(Dataset entries)
*** Block opens ***
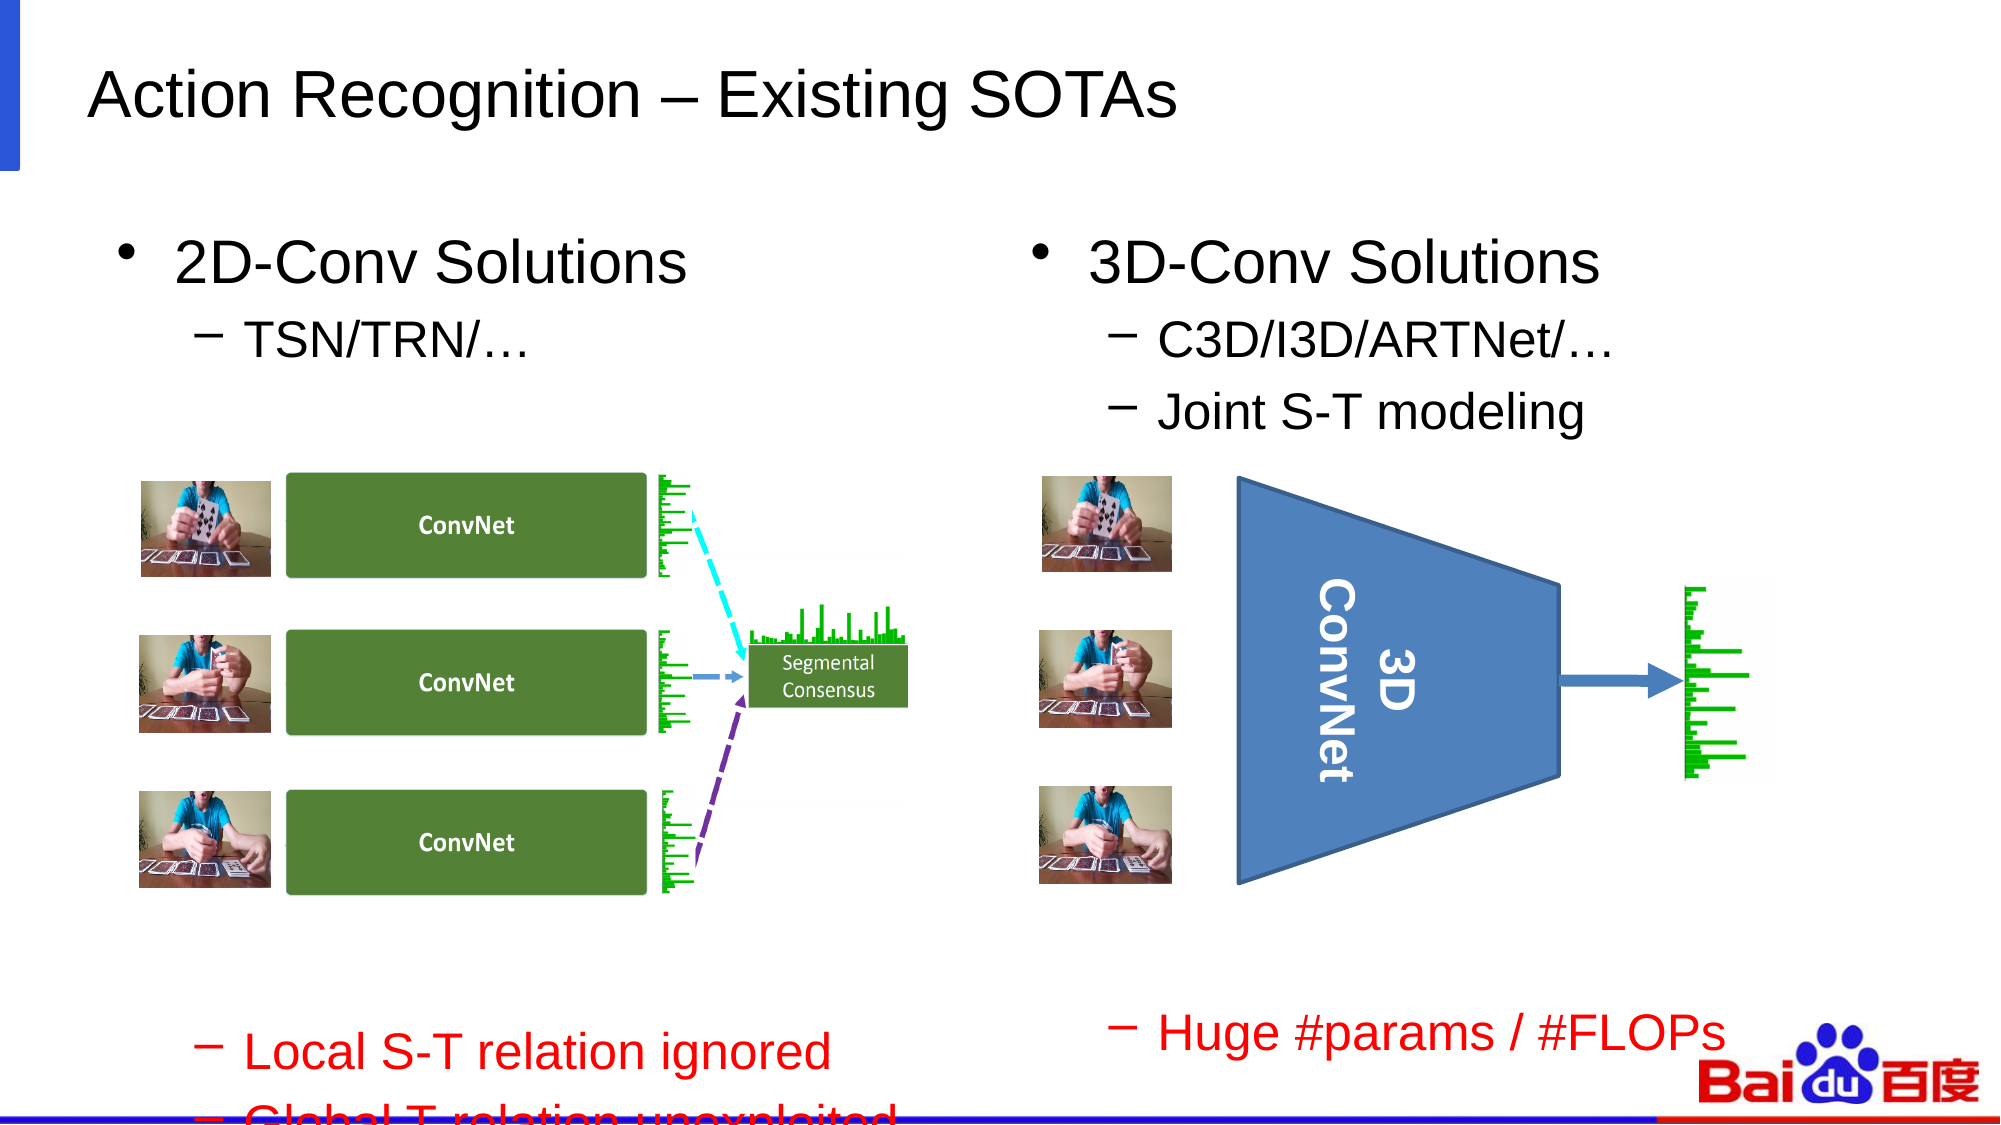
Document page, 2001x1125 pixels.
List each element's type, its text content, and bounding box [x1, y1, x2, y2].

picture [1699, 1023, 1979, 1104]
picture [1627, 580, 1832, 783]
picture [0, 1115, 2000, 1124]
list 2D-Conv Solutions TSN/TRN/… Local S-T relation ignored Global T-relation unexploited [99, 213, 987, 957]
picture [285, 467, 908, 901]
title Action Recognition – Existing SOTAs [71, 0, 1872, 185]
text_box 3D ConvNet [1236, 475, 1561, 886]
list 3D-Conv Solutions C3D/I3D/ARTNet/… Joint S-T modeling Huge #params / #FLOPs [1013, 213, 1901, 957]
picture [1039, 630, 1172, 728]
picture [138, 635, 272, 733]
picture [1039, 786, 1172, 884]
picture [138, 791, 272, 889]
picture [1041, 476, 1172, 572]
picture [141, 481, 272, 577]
*** Block closes ***
*** Block opens ***
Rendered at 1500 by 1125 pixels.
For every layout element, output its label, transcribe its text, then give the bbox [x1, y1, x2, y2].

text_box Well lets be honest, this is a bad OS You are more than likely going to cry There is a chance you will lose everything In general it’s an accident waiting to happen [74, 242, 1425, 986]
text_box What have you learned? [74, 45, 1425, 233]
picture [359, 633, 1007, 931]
*** Block closes ***
*** Block opens ***
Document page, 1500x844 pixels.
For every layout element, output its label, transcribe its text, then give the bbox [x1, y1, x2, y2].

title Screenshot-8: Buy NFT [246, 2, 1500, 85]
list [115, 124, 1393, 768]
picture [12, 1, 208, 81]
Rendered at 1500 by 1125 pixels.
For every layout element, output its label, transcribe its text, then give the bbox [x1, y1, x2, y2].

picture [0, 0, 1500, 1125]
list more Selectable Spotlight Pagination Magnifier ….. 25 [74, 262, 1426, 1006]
*** Block closes ***
What is the number of lines above that contain "pixels"? Reply with that number only.

4